Frederick Watson was born in 1899, his father, Noah, was an agricultural labourer who according to the 1891 census lived as a lodger in the home of his future wife, Ellen Knights in Low Road, Heckfield Green. In 1894 they married and at the time of the 1901 census Ellen was recorded as the head of the household living in Heckfield Green with her daughter Alice and sons, Herbert and Frederick. Noah at this time was employed as a labourer reconstructing Fort Albert on the Channel Island of Alderney. Ellen, somewhat ambiguously recorded, in very faint writing, her occupation as a "soldiers wife".

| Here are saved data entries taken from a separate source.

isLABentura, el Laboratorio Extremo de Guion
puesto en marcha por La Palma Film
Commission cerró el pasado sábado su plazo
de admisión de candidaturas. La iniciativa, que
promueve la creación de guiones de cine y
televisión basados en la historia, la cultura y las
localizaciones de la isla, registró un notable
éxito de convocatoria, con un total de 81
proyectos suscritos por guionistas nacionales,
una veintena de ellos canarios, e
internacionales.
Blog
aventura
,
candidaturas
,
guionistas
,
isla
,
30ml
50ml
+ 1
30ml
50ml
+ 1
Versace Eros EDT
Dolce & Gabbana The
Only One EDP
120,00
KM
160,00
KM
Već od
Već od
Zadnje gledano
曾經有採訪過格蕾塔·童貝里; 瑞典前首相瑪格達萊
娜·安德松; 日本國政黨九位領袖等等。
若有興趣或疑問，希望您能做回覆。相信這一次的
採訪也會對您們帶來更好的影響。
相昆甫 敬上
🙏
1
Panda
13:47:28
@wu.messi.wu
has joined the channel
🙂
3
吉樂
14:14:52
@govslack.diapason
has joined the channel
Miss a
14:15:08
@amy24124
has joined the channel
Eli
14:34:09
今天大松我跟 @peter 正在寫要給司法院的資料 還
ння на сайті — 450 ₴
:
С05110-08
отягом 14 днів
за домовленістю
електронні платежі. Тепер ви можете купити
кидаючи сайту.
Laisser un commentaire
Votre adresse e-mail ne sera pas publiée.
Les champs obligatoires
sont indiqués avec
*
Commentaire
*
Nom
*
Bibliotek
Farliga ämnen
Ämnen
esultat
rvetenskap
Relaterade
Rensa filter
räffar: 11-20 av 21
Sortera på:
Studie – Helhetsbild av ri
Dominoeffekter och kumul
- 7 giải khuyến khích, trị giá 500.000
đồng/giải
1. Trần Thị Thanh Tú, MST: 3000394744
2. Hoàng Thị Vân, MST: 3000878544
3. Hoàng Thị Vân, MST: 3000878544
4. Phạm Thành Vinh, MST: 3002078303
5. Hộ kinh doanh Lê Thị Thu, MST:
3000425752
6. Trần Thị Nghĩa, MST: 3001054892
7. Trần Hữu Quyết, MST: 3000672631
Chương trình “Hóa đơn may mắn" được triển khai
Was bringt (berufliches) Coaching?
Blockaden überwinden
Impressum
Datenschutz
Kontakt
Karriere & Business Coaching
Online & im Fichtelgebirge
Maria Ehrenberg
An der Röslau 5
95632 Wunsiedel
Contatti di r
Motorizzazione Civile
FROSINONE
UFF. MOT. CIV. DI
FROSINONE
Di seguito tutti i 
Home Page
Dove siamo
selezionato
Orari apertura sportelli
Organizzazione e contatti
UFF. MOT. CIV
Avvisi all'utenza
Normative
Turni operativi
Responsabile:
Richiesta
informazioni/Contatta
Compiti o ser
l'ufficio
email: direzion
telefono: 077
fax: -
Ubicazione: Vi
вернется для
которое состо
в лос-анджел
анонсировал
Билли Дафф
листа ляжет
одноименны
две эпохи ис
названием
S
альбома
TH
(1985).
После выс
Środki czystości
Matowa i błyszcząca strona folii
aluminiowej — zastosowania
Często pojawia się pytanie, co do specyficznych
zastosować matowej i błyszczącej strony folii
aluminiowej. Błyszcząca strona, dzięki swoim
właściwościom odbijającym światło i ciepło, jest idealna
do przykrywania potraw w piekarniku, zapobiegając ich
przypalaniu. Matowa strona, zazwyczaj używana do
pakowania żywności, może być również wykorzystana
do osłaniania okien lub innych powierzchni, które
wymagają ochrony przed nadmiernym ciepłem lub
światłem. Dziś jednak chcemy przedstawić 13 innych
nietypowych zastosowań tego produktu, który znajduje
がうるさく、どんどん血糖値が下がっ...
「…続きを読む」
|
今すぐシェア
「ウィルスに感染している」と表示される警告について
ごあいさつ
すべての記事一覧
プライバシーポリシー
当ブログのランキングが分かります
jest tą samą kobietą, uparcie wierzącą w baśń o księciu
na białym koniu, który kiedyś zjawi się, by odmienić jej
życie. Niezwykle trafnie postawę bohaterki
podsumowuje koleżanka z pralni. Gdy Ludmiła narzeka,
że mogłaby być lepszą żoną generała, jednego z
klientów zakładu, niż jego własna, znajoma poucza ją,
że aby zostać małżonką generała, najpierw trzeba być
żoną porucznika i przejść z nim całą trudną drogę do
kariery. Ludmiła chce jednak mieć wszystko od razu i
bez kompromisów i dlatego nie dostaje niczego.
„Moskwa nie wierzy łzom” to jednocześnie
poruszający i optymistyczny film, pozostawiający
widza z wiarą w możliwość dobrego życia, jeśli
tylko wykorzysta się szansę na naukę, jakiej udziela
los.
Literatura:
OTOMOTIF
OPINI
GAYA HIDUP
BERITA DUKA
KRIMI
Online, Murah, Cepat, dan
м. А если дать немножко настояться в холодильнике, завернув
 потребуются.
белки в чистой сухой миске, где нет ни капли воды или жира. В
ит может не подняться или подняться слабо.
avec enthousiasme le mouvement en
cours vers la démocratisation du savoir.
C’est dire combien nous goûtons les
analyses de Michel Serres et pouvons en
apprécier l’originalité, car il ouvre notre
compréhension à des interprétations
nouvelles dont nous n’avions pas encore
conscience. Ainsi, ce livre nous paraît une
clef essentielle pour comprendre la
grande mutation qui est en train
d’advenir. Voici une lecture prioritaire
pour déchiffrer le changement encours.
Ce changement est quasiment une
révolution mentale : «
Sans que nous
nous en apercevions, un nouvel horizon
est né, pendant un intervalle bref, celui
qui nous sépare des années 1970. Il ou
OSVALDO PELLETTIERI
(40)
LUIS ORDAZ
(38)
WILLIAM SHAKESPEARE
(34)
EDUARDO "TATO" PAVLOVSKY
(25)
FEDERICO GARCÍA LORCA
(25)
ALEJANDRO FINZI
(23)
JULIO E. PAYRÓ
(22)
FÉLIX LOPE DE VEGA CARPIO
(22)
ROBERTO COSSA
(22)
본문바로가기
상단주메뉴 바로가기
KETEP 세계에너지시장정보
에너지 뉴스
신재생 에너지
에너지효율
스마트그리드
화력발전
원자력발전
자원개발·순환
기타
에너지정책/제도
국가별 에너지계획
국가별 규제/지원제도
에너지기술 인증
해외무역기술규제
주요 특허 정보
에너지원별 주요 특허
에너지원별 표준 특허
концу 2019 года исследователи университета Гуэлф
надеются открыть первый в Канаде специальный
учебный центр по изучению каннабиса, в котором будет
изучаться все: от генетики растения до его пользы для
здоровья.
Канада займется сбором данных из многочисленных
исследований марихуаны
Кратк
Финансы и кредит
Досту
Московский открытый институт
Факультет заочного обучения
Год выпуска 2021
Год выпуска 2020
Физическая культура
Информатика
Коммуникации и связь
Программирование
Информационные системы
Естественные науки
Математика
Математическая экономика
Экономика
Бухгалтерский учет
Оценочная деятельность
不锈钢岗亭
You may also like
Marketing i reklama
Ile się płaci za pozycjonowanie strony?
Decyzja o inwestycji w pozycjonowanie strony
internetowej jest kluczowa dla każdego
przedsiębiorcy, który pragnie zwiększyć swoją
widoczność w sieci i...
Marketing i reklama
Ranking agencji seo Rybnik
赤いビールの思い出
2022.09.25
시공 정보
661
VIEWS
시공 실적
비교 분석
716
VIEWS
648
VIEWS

In 1911 Noah and Ellen are recorded as living in Hoxne. Noah working as a stockman as is Herbert, his eldest son. Alice, now 18 is working as a servant whilst Frederick aged 11 and Cecil 5 are both at school.

Although Fredericks attestation papers are severely damaged it appears that he joined up in December 1917. He gives his address as 43 Heckfield Green and his occupation as a Farm (presumably Labourer). At 5 foot 3½ inches he was only just over the minimum height required by the British Army and his chest measured 33 inches with an expansion of 2½ inches gives the impression of young man who would do well in one of the "Bantam" Battalions. In the event he was given the service number 35986 and joined the 9th Battalion, the Norfolk Regiment. It is not known when Frederick joined the 9th in France but, given the success of the German Spring Offensives and the losses that the British Expeditionary Force suffered, it is probable that his training was the basic required to get him to the front.

By the end of July 1918 the German Spring Offensive had run its course and the Allies had had started to rebuild their offensive capabilities, helped in no little way by the arrival, in significant numbers, of the American Expeditionary Force together with reinforcements for the British Expeditionary Force (B.E.F) due to the successful conclusion of the Sinai and Palestinian Campaign. The Supreme Allied Commander, Ferdinand Foch, confident that the Allies could now win the War ordered a series of offensives that would defeat the German Army. The 100 day Offensive, as it was to become know, started on 8th August with the Battle of Amiens and was a spectacular success with the B.E.F regaining most of the territory lost during the German Spring Offensive and taking the advance as far as the Hindenberg Line.

For the 9th Battalion August had been a relatively quite period but on the 1st September they were entrained at St Omer reaching Corbie, a small village east of Amiens, the next day. Here they stayed, refitting and conducting Battle Training for two weeks. Once this was complete they moved towards the front and on the 17th September marched to the Assembly Area across a devasted landscape in pouring rain and under a German Barrage. On the 18th the infantry of the 16th and 71st Brigades (the latter including the 9th Battalion) attempted a surprise attack against their objective the German redoubt known as the Quadrilateral (known formerly at the Enghien Redoubt) but this was repulsed as was a second attempt.

After the Infantry regrouped the British Artillery took a hand and deluged the Quadrilateral with 1,000 shells a day. On the 24th another attack was made and whilst progress was made casualties were high, some records report Frederick as dying of wounds received during this attack. The Battalion War Diary records that between the 26th and 29th of September the Battalion was not in action and on the day of Frederick's recorded death, the 9th Suffolk's were relieved by the 11e Regiment de Chasseurs de Cheval and withdrawn to the rear.

Frederick is commemorated at the Brie British Cemetery, France plot 1V.D.11. and Hoxne War Memorial.